Education is key to the fight against AIDS. It can help eliminate prejudice and myths about how the disease is spread and erase the social stigma associated with the disease. Studies have shown that educated women are more likely to know how to prevent HIV infection, to delay sexual activity and to take measures to protect themselves when they do become sexually active. Education also accelerates behavior change among young men, making them more receptive to prevention messages aimed at reducing risky behavior.
A recent analysis suggests that if all children received a primary education, the economic impact of AIDS could be greatly reduced. In Botswana, for instance, the economy is projected to be one-third smaller within 15 years than it would have been without the impact of AIDS on the workforce.
Providing universal primary education would prevent around 700,000 cases of HIV in young people every year. In one school district in Uganda, where students learn about AIDS in the classroom, the number of students aged 13 to 16 who reported they were sexually active dropped from more than 60% in 1994 to less than 5% by 2001.
Despite these gains, gender-based violence is on the rise in much of sub-Saharan Africa and elsewhere. It is also one of the leading factors in the increased rates of HIV infection among women. “Unless the link between the two is broken,” points out the report, “it will be hard to reverse the epidemic. Promising approaches include: strengthening the health care system, human rights protection, education, legal reform and community mobilization.”
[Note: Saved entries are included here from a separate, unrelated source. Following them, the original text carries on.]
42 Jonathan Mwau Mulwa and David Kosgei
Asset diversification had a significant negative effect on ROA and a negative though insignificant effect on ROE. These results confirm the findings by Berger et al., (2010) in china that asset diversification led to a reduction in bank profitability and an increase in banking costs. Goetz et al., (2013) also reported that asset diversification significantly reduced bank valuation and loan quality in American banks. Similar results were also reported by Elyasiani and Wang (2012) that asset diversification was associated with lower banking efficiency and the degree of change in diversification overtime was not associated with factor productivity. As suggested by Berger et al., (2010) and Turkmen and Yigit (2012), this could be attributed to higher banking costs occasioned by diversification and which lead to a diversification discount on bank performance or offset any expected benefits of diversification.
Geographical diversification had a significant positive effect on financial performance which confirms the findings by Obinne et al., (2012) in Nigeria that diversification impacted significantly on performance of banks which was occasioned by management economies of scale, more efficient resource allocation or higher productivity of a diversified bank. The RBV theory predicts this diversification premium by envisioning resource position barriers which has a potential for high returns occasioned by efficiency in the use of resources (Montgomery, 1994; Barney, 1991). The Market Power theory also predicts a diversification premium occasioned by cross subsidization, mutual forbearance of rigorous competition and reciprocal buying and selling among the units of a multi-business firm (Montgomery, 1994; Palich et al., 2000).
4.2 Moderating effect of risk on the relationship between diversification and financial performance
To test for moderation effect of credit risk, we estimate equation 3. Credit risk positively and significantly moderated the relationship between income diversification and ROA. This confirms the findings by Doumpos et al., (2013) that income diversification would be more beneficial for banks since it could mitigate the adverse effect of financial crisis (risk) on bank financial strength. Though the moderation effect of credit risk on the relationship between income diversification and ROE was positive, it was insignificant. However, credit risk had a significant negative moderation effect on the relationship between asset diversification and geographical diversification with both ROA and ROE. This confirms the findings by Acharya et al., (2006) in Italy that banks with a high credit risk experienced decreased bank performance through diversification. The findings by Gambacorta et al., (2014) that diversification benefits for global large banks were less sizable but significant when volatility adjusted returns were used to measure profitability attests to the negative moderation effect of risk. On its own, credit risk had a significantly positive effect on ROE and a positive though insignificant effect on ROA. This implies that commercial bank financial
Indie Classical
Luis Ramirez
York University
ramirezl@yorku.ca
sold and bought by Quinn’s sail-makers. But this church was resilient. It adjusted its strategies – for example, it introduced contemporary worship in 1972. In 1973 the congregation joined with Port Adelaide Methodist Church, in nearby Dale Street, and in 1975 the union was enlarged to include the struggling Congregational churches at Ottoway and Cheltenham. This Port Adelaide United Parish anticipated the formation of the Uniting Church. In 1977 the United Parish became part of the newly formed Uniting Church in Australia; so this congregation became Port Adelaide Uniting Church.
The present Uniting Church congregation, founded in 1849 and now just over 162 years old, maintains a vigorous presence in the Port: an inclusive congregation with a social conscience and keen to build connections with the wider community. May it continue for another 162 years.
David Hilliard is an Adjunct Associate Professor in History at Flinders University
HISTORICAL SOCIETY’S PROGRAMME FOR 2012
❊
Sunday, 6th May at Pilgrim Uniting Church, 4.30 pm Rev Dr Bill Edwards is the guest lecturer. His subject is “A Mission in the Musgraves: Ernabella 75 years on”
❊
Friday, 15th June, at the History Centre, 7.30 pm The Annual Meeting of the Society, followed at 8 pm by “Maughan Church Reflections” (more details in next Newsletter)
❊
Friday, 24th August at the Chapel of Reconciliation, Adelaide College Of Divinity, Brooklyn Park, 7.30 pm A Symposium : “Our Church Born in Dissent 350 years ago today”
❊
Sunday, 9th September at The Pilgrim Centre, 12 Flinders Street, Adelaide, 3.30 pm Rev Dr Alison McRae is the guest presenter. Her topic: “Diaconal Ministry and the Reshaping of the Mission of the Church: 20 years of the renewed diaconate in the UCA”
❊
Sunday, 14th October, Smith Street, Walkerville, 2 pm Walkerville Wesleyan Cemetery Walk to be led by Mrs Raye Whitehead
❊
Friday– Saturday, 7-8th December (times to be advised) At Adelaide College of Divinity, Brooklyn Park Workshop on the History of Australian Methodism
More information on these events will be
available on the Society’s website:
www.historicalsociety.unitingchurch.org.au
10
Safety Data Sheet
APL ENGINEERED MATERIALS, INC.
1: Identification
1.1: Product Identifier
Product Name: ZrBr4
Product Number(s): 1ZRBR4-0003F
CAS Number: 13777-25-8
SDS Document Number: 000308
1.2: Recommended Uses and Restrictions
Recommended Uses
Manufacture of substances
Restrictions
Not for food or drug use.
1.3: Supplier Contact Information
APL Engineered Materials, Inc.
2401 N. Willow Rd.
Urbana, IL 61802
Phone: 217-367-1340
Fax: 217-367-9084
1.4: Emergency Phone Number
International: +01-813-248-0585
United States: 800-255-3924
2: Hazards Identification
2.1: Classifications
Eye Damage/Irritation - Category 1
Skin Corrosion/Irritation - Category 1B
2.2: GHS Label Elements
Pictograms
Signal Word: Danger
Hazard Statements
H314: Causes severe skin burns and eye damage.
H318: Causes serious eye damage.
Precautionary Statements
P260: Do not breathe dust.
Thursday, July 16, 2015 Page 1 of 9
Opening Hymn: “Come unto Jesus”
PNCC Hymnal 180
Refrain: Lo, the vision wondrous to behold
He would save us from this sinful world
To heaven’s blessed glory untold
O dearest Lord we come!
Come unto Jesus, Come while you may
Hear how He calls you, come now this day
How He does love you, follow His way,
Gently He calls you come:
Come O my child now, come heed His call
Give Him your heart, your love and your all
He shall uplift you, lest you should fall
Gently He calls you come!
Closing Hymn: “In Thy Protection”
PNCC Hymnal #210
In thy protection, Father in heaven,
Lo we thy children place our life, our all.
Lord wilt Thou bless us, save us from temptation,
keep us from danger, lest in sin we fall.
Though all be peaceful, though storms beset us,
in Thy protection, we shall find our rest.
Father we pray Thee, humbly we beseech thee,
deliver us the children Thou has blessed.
Helen Ditsebe-Mhone managed to build a community movement in Botswana in order to “throw light on the nightmare engulfing my country”. As a result of her efforts and those of others, such as the African Youth Alliance, which is active in Botswana and three other countries in the region, there is now increased awareness of the disease and its transmission routes, infection rates among youth are dropping and through initiatives like BONEPWA, networks have been established that help women cope with their HIV positive status.
As a testimony to her work, Helen was awarded the 2003 Poverty Eradication prize by the United Nations Development Programme (UNDP) for creating “an international model of how to support those living with HIV/AIDS and their communities.”
According to the joint report by UNFPA, UNAIDS and UNIFEM, strategies to reverse the pandemic cannot succeed unless “women and girls are empowered to claim their rights,” such as the right to accurate and timely information on how the HIV virus is transmitted, the right to legal protection, the right not to be abused, and the right to access gender sensitive services.
In Botswana, Helen Ditsebe-Mhone and other AIDS activists couldn’t agree more. They managed to get the government to take a comprehensive approach to fighting AIDS, one based on community involvement and education, with a focus on youth, particularly adolescent girls. “Our young people need to get involved in this fight if we are going to win it,” she concludes. “They are the cornerstone in any viable HIV/AIDS prevention strategy.”